"Ptolemaei Typus", Ptolemy/Magini
Subject: Ancient World
Period: 1597 (circa)
Publication: Geographicae Universae…
Color: Hand Color
6.9 x 5.3 inches
17.5 x 13.5 cm
Claudius Ptolemy was a mathematician, astronomer and geographer who worked in Alexandria, then a part of the Roman Empire, in the 2nd century AD. One of the most learned and influential men of his time, his theories dominated both astronomy and geography for nearly 1500 years. His writings were kept alive by Arabic scholars during the Middle Ages and reemerged in Europe during the Renaissance. The birth of printing led to wide dissemination of his great works on astronomy and geography. There were a number of editions of his Geographia beginning in 1477. These early editions contained maps based on his original writings, known as Ptolemaic maps. As geographic knowledge increased with the explorations of Columbus, Magellan, Cabot and others, maps of the New World were added, and maps of the Old World were revised. Ptolemy's Geographia continued to be revised and published by some of the most important cartographers including Martin Waldseemuller, Sebastian Munster, Giacomo Gastaldi, Jodocus Hondius, and Gerard Mercator (whose last edition was published in 1730).

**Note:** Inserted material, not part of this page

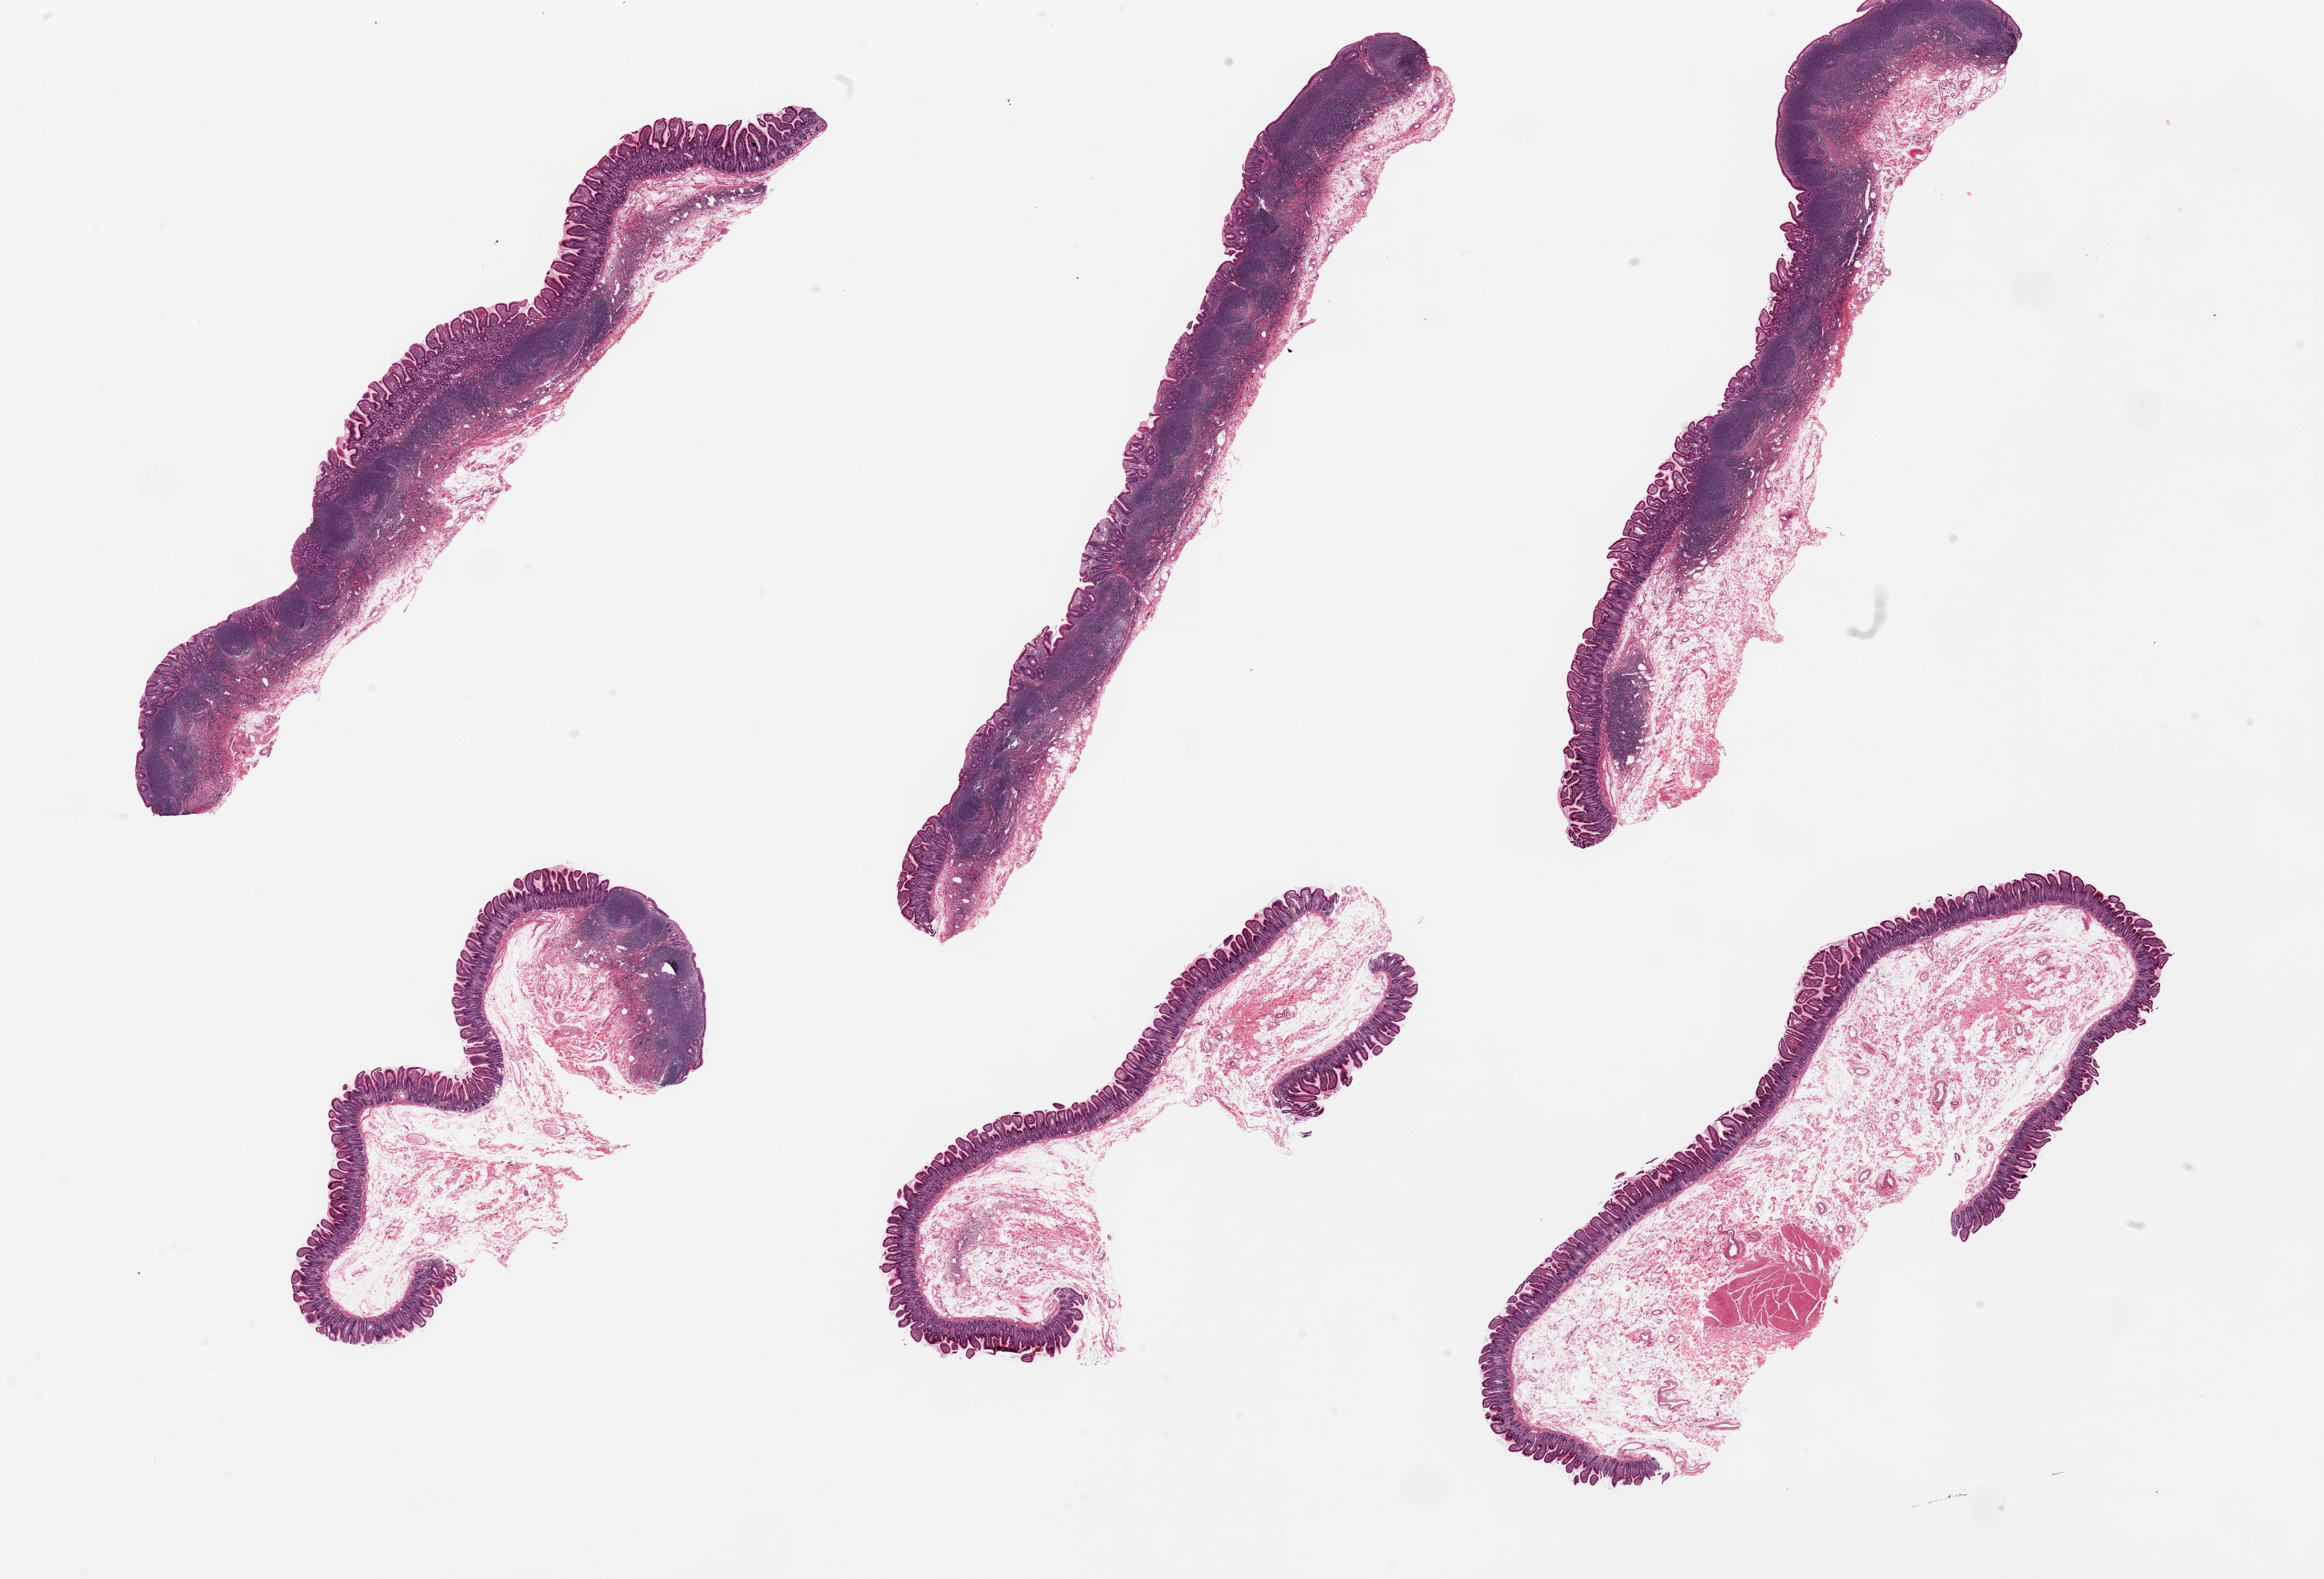
Digitized hematoxylin and eosin (H&E)-stained section, brightfield — a low-resolution overview of the entire scanned area, about 30.5 x 20.7 mm; PAXgene-fixed paraffin-embedded (PFPE) section; sampled site (target tissue): ileum; donor tissue sample. Male donor.
- reviewer comment on this tissue sample: 6 pieces, prominent lymphoid component in 4 of 6 pieces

This handsome Ptolemaic map follows the classical format and was published in an Italian issue of Magini's quarto edition of Ptolemy. The Indian Ocean is landlocked with a continuous coastline joining Africa to South East Asia. Toprobana, present day Sri Lanka, is a very large island in the Indian Ocean and the Indian sub-continent is completely missing, although the Ganges river is shown. The Mediterranean is well depicted, but greatly exaggerated in length. In Africa, the Nile is shown originating in mountains below the Equator. Finely engraved by Girolamo Porro in the Italian style with a stippled sea. Published by Giovanni and Giorgio Galignani. The map is on a full sheet (7.7 x 11.2") of Italian text.
References: Shirley #193.
A nice impression with one small dampstain along the top sheet edge.